• **TASK TO CARRY OUT**
Wherever "wash" shows up in the records below, copy the whole line.

___ DATA SHOWN ___

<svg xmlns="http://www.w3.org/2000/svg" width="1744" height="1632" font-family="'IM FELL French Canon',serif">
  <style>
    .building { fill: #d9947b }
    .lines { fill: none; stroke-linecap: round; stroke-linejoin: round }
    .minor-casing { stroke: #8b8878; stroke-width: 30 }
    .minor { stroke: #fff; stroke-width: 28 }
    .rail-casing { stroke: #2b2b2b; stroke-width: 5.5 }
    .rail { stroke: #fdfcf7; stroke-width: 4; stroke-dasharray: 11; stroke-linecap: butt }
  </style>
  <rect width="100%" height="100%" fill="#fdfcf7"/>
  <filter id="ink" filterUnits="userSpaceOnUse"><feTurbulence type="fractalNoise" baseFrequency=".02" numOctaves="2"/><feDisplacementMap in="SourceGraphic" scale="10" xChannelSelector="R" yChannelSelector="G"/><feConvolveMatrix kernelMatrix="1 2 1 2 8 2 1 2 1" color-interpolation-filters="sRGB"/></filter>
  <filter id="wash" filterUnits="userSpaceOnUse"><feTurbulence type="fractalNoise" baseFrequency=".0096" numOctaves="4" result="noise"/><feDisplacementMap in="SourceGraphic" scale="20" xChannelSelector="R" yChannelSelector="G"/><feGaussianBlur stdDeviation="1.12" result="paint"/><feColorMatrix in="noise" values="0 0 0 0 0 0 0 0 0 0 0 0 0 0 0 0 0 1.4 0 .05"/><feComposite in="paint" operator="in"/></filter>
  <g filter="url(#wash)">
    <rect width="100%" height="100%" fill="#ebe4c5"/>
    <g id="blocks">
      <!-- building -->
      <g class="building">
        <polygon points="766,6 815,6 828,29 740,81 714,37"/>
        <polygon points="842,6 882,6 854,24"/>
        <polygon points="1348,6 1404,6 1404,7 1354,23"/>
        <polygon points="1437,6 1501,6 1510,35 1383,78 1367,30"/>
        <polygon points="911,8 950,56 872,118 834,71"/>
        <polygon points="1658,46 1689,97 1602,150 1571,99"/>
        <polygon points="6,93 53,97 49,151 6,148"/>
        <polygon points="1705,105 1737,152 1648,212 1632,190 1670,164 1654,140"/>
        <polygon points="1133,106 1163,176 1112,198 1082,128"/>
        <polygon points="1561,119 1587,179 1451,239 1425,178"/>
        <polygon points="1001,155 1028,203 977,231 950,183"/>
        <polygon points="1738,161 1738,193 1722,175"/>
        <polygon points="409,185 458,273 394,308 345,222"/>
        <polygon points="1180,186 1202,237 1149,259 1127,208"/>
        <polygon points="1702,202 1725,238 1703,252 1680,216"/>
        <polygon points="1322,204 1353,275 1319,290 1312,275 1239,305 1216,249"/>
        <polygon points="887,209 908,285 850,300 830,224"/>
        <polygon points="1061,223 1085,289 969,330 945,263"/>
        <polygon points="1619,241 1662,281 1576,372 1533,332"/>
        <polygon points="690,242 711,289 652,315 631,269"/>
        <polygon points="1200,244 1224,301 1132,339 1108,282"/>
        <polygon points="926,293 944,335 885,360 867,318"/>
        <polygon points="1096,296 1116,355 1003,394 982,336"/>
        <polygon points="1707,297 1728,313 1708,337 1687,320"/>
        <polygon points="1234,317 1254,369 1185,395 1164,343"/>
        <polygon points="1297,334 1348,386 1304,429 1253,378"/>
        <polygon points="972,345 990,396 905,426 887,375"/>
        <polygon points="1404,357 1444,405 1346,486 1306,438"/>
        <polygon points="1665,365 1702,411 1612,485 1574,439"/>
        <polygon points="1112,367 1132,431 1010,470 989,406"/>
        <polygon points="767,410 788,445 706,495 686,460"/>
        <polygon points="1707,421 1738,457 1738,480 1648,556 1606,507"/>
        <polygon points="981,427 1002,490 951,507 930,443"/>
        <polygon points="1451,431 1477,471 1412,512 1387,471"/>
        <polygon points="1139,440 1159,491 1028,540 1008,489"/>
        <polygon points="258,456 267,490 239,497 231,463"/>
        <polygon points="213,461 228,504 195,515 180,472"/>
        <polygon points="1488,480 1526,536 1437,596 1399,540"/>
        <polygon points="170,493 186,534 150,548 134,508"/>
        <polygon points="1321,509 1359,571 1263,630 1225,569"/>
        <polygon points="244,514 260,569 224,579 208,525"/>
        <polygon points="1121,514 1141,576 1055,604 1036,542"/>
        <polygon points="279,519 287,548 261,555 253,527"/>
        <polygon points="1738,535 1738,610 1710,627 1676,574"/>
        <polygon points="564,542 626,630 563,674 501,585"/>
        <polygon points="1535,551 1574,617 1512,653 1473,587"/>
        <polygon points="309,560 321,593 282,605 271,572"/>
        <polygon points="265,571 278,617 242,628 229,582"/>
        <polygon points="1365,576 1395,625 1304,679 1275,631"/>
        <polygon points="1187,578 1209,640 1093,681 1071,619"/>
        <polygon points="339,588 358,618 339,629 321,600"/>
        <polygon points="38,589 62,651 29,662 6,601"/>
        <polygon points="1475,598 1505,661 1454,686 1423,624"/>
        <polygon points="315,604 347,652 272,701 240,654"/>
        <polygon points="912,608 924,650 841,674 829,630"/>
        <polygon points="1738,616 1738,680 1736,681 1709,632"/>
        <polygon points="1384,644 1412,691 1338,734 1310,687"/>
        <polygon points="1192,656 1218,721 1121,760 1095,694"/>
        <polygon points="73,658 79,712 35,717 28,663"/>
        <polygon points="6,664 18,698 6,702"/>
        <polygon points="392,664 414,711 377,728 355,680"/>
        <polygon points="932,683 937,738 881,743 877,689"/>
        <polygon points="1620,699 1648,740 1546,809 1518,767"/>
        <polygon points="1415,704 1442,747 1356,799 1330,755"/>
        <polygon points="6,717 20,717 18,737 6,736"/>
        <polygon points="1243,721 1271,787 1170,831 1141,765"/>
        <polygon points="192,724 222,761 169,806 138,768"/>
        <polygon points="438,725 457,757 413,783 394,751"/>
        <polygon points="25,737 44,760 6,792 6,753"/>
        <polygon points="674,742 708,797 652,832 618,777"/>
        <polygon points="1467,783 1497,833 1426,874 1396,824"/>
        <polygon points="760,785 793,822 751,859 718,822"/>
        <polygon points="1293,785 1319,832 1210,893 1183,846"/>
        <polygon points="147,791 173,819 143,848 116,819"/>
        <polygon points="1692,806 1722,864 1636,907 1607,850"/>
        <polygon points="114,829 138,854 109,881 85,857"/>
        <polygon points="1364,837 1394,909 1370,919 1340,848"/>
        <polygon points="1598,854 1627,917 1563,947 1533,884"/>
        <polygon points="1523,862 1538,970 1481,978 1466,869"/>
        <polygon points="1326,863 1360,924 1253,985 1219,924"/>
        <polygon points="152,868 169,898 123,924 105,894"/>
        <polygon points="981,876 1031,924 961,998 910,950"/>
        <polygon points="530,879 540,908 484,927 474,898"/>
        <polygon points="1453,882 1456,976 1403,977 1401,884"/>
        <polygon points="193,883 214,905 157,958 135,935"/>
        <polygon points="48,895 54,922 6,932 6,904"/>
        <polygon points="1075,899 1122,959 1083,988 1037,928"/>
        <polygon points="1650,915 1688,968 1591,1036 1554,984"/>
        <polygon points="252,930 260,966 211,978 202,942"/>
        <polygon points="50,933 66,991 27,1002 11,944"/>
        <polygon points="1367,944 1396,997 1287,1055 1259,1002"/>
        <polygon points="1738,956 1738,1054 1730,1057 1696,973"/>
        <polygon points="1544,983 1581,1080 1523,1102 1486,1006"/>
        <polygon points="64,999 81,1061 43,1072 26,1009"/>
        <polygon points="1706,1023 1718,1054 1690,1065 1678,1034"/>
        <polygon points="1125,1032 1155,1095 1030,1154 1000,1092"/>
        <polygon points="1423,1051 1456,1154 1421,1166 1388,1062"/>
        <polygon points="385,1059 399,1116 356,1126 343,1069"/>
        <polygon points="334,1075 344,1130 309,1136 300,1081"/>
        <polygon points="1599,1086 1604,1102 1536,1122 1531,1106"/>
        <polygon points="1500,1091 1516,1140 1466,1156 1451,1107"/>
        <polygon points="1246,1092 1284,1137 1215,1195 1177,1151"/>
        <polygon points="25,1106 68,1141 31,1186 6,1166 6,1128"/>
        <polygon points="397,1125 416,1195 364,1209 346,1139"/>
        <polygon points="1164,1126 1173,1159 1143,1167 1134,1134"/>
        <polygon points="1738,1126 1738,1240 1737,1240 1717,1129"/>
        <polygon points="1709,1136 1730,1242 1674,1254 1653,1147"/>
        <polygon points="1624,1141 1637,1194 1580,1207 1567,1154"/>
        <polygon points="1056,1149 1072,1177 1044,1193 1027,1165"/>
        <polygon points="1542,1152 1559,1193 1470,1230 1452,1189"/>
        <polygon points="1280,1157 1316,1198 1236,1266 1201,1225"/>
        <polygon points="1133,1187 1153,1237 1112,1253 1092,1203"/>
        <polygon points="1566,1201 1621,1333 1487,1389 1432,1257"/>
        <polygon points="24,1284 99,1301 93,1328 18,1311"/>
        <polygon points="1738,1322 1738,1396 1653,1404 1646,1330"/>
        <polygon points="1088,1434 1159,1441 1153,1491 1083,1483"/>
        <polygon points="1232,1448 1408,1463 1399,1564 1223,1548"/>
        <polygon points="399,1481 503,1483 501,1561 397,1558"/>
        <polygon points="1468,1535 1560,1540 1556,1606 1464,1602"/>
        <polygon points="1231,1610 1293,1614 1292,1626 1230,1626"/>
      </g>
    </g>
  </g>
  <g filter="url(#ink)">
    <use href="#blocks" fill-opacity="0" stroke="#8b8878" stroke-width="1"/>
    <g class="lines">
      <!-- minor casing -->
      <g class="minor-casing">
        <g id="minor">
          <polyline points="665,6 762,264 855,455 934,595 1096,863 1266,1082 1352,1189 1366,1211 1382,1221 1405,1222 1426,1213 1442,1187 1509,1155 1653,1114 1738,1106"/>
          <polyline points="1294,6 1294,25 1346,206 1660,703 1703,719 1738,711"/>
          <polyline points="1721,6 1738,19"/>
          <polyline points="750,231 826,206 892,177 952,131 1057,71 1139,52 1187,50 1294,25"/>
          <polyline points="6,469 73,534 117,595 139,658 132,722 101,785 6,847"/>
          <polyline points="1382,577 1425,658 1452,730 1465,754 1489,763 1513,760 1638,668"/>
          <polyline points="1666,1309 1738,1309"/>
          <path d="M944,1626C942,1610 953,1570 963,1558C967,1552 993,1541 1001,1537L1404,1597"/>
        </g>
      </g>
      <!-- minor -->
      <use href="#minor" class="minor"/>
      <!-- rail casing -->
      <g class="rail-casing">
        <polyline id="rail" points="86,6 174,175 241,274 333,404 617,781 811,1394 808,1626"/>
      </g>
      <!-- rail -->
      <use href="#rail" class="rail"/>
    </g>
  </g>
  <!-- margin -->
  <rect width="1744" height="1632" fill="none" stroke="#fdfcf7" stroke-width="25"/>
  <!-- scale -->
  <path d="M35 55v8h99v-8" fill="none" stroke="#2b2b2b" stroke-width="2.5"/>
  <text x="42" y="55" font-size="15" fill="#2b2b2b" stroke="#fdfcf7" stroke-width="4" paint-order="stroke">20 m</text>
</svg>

___
___ DATA SHOWN ___

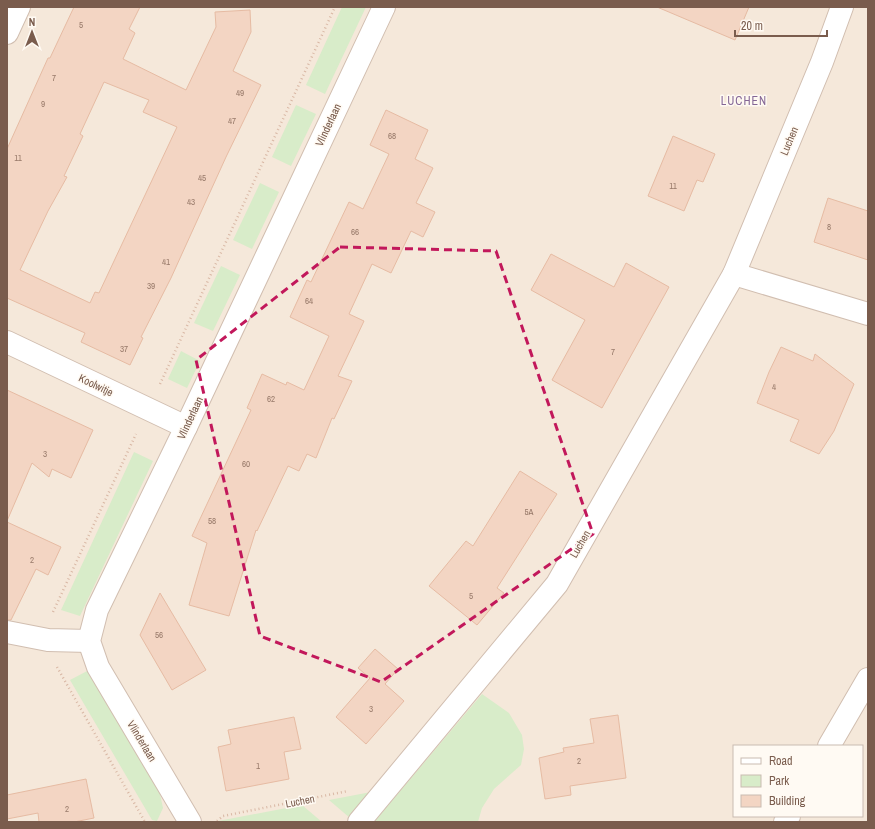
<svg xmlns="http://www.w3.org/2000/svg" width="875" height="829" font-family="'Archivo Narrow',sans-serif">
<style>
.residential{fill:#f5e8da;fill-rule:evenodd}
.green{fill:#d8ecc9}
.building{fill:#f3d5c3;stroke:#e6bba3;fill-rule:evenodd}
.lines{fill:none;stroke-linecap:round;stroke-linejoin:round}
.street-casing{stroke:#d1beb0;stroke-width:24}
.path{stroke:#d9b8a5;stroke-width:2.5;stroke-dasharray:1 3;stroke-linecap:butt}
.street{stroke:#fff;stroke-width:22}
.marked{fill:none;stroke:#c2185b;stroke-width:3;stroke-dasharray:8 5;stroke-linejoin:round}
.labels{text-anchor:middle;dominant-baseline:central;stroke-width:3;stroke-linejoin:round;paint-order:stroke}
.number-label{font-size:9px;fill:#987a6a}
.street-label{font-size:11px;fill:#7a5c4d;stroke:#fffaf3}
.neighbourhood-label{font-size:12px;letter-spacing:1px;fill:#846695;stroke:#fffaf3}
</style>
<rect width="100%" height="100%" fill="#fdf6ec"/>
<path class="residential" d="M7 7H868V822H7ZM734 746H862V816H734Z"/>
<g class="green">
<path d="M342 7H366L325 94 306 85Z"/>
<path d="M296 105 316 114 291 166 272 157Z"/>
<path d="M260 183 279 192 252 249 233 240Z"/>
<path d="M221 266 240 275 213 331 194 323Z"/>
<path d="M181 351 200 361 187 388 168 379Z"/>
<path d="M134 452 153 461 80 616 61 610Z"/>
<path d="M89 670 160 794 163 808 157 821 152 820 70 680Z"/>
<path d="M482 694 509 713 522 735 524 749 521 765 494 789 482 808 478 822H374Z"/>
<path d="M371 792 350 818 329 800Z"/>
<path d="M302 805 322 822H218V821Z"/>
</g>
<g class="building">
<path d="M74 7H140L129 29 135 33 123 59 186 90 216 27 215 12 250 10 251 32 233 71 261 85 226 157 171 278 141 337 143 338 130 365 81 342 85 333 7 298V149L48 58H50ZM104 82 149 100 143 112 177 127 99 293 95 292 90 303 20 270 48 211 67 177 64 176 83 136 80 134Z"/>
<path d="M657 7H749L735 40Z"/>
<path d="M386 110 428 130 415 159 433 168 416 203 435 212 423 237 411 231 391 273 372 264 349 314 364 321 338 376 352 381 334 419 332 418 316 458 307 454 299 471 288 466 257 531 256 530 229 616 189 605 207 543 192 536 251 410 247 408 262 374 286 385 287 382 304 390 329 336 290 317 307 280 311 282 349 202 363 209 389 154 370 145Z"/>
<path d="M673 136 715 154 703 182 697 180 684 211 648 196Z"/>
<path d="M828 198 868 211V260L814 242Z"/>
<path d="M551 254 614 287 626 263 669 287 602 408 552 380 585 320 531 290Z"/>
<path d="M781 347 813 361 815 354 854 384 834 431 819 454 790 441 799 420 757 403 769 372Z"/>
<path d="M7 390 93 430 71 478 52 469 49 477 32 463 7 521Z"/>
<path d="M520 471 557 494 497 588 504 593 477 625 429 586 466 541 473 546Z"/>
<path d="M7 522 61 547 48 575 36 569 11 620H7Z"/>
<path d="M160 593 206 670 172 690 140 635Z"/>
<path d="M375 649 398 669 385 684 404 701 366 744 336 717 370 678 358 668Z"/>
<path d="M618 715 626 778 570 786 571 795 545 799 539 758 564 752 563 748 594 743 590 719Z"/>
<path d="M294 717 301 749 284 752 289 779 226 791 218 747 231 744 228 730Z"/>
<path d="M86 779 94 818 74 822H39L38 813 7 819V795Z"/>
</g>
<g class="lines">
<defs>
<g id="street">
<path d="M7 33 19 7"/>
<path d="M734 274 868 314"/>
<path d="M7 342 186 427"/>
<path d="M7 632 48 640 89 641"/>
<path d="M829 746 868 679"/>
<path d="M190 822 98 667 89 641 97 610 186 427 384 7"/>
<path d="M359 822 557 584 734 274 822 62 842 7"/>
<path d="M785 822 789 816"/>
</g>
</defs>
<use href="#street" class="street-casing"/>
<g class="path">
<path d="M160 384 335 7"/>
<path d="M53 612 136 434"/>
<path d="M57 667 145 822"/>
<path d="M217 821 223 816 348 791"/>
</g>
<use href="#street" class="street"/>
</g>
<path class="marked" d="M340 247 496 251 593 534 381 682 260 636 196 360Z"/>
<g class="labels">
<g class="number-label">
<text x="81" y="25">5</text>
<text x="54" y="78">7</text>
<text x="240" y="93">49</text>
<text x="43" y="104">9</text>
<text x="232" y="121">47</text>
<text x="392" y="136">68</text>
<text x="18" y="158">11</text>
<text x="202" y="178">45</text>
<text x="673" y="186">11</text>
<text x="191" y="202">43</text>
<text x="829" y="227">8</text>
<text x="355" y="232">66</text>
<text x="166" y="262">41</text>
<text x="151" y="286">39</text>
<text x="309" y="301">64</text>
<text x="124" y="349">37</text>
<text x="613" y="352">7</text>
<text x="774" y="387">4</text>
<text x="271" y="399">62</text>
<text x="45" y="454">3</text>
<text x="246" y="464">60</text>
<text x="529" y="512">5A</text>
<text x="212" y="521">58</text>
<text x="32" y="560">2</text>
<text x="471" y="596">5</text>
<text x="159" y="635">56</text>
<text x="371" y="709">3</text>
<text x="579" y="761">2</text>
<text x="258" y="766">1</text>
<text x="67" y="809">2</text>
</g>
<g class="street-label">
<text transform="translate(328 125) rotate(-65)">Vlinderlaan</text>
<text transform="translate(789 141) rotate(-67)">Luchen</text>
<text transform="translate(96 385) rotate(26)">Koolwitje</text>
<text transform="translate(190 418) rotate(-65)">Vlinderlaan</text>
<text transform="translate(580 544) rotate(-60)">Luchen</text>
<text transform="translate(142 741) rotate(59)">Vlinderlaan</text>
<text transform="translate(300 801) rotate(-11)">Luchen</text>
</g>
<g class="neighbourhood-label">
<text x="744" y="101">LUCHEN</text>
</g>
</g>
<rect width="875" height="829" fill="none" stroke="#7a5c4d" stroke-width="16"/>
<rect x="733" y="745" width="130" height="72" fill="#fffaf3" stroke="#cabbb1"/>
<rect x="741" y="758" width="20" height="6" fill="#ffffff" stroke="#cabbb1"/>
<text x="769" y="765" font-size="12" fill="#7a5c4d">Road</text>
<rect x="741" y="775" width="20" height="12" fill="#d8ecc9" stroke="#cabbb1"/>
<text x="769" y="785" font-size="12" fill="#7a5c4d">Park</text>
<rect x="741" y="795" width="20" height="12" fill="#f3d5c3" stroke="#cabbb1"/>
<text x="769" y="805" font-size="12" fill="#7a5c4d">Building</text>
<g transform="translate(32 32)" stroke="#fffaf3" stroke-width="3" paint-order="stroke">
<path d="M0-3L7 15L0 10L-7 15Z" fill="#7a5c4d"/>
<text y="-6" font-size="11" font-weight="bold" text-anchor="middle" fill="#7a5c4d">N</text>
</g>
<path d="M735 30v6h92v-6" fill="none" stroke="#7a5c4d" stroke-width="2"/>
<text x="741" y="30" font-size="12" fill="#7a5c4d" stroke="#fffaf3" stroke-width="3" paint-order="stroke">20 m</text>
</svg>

___

• **RESULT**
  <filter id="wash" filterUnits="userSpaceOnUse"><feTurbulence type="fractalNoise" baseFrequency=".0096" numOctaves="4" result="noise"/><feDisplacementMap in="SourceGraphic" scale="20" xChannelSelector="R" yChannelSelector="G"/><feGaussianBlur stdDeviation="1.12" result="paint"/><feColorMatrix in="noise" values="0 0 0 0 0 0 0 0 0 0 0 0 0 0 0 0 0 1.4 0 .05"/><feComposite in="paint" operator="in"/></filter>
  <g filter="url(#wash)">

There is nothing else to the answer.